Total doctor visits in 2022 were still lower than in 2019, although the margin was much smaller.
In December 2019 there were 6.9 million VHA doctor visits. That number has shrunk to 6.4 million in 2020, a decrease of 6.6 percent.
Patients also felt more comfortable returning to the doctor’s office in person than before, with visits only halving from 3.9 million in December 2019 to 1.9 million in 2020 — not nearly as big a drop as in April.
Virtual visits grew at a similar pace, rising 363 percent from 400,000 visits in December 2019 to 1.8 million in 2020.
“Our results indicate that the VHA likely adopted a more conservative reopening strategy compared to community health care providers,” researchers wrote of their findings.
The overall decline in the number of patients seeking medical care is a worrying trend that many experts worldwide have noticed.
Many patients who were regularly treated for a variety of conditions had their treatment disrupted by the pandemic — causing some people to die from preventable deaths.
Drug overdoses, in particular, rose — a record 96,000 people died of drug overdoses in the US from March 2020 to 2021 — with many users not receiving or seeking treatment.
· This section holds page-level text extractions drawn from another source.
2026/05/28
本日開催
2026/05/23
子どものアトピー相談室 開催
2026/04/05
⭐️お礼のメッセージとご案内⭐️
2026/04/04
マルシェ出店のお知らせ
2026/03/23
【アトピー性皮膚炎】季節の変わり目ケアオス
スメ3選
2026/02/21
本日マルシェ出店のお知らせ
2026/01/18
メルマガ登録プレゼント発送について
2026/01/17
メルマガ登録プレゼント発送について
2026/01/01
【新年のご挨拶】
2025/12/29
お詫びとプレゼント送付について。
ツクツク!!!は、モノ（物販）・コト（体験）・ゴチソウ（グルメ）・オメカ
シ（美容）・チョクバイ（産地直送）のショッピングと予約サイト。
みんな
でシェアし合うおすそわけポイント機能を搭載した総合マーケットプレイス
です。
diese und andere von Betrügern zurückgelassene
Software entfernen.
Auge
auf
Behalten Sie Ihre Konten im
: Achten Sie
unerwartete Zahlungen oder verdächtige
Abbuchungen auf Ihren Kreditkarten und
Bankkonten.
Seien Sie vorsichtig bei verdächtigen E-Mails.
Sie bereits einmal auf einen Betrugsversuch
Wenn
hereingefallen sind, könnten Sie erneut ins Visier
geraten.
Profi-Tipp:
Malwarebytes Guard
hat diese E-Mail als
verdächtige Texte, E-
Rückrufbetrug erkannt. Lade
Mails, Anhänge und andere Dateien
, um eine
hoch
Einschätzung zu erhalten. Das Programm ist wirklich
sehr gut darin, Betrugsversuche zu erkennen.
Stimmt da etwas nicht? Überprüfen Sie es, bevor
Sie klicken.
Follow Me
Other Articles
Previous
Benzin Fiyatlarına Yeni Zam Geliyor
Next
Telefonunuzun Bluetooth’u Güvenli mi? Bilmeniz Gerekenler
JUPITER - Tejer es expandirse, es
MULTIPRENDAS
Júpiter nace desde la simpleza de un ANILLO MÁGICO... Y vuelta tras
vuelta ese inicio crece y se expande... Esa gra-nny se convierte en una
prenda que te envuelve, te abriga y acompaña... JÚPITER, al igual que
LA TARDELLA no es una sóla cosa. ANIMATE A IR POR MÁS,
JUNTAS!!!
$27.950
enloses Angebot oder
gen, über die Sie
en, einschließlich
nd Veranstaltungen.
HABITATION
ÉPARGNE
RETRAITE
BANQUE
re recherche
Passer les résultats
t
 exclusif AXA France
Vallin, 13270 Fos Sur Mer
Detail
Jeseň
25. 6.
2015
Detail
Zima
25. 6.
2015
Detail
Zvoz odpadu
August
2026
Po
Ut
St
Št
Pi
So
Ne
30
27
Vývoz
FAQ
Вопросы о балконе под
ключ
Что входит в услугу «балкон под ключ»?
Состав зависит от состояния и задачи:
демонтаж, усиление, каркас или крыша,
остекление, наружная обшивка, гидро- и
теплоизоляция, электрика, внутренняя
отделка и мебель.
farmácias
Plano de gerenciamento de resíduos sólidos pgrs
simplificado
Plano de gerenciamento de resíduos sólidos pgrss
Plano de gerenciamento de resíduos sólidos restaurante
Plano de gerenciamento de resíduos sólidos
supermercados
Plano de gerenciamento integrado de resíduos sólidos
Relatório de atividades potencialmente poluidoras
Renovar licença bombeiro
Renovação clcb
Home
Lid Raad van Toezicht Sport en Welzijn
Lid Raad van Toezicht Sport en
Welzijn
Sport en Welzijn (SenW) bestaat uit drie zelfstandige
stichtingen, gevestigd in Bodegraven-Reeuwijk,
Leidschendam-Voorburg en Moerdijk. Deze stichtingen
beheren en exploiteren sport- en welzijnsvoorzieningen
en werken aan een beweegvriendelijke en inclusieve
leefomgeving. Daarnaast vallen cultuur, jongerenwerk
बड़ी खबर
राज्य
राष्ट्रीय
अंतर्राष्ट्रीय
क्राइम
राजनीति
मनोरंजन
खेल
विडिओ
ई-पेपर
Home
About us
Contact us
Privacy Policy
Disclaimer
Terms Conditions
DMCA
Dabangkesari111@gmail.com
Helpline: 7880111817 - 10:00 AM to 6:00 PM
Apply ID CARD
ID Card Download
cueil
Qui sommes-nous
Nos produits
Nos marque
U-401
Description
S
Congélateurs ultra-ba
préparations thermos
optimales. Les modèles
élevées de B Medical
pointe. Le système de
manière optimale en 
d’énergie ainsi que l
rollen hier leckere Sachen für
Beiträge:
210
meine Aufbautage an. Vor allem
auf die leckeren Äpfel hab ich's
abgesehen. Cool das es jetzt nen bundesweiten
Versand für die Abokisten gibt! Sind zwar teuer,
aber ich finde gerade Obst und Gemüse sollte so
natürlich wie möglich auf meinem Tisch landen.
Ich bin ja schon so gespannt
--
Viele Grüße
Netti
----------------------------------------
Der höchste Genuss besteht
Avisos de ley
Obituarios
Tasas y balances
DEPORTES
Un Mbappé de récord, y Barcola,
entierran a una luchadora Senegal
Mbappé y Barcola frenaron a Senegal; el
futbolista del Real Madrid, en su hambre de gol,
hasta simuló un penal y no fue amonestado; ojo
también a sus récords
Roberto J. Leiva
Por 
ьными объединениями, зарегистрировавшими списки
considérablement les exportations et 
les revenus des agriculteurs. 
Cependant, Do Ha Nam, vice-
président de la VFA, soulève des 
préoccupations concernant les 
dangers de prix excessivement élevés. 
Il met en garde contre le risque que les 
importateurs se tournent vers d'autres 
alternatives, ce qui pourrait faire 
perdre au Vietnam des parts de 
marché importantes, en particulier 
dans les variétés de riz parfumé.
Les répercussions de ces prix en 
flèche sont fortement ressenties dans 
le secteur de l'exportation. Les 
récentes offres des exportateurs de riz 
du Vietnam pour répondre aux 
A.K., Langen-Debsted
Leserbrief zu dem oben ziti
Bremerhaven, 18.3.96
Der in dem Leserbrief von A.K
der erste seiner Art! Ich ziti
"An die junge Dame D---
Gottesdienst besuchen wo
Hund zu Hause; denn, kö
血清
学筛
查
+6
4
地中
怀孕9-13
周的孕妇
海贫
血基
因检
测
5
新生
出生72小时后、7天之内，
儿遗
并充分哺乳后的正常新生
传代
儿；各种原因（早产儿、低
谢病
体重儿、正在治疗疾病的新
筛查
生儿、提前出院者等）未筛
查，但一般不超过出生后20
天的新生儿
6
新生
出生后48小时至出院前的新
People who sought treatment during the pandemic were also often in worse than average condition, implying that regular tests and screening interrupted by Covid have left their detectable conditions undetected until they became serious problems.
Previous studies have shown that there were fewer kidney disease and cancer patients seeking treatment during the pandemic, but those who did were in a worse condition.
These factors may have resulted in more people dying from additional causes than from the virus itself during the pandemic.